US universities may be trying to help women in the sciences who have been disproportionately harmed by the pandemic, but they do not seem to know the best approaches, an analysis from the National Academies of Sciences, Engineering, and Medicine concludes.
The assessment, in the form of a 250-page report concluding a year-long review by an expert panel, details a growing recognition that the Covid crisis has pushed back attempts to foster gender and racial diversity in the academic sciences.
It uses survey data and personal details to describe female scientists confronting gendered labour divisions at work and at home, lacking established connections to help them compete in virtual settings, and experiencing negative effects in publishing, collaborating, hiring and stress.
And while universities appear to be trying to help, they may be worsening conditions in some key respects, according to the National Academies’ assemblage of more than a dozen academic experts.
As examples, the experts cite universities granting work-from-home allowances and extensions on project deadlines, while women may actually need reduced workloads in the face of their expanded caregiving demands.
The panel took an especially close look at the wider use by US universities of tenure clock extensions during the pandemic. That practice may have helped some faculty, but it has left others still struggling with their workload disparities at home and then facing even longer pathways to career advancement, the panel says.
As such, the experts say, university efforts to help women cope with Covid disruption “are likely to exacerbate underlying gender-based inequalities in academic advancement rather than being gender neutral as assumed”.
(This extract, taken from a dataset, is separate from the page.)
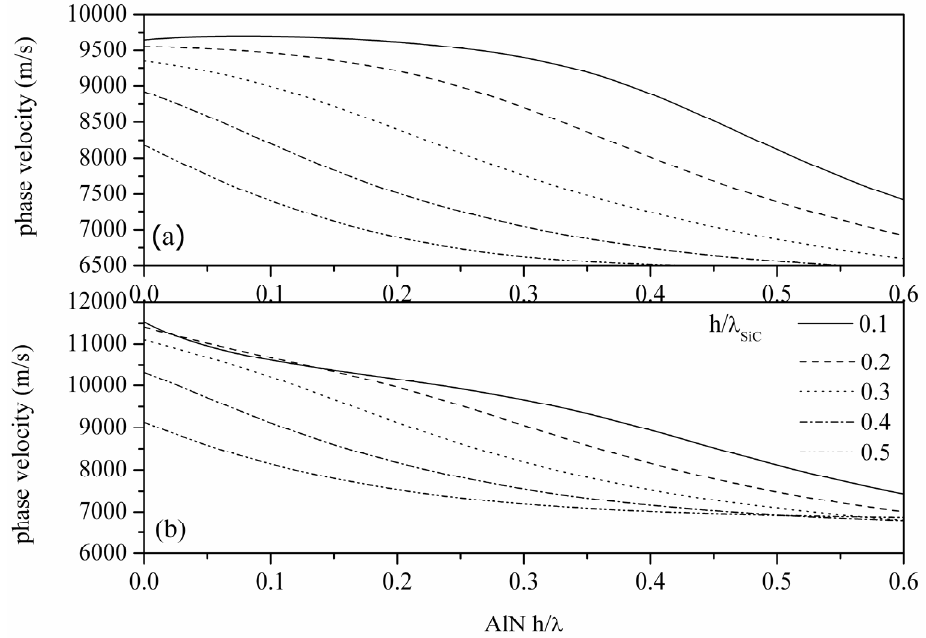
Figure 2. The dispersion curves for the S c-AlN/SiC(001)<100> and ( b ) along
The panel’s chair, Eve Higginbotham, professor of ophthalmology at the University of Pennsylvania, opens the report by recalling her own story of heavy disruptions to life and career after Hurricane Katrina forced her to take in her own parents from New Orleans.
“I wrote fewer papers and accepted fewer speaking invitations,” she remembers, “deepening my personal concern that my profession would perceive these absences more harshly, considering that I am a woman, and particularly as a woman of colour.”
To an important degree, the pandemic is exacerbating structural problems for female scientists that universities failed to resolve before Covid arrived, said another panel member, Reshma Jagsi, professor of radiation oncology at the University of Michigan.
Just one year ago, Dr Jagsi noted, the National Academies issued an initial report of more than 200 pages that produced a series of recommendations for addressing major gender-based disparities in academic sciences.
That February 2020 set of suggestions included the idea of creating new institutional reward structures focused on increasing the representation of women in the sciences, and building data-driven tools for monitoring success.
The follow-up panel aimed to point out the ways that Covid has made such solutions more complicated. “Given the wholly new context,” Dr Jagsi said, “we really do need to be sure we evaluate the impact of innovations and interventions.”
The available data were found to be especially weak for the purposes of understanding the effects of the pandemic on black female scientists, Dr Jagsi said. That’s “one of the areas in greatest need for further research”, she said.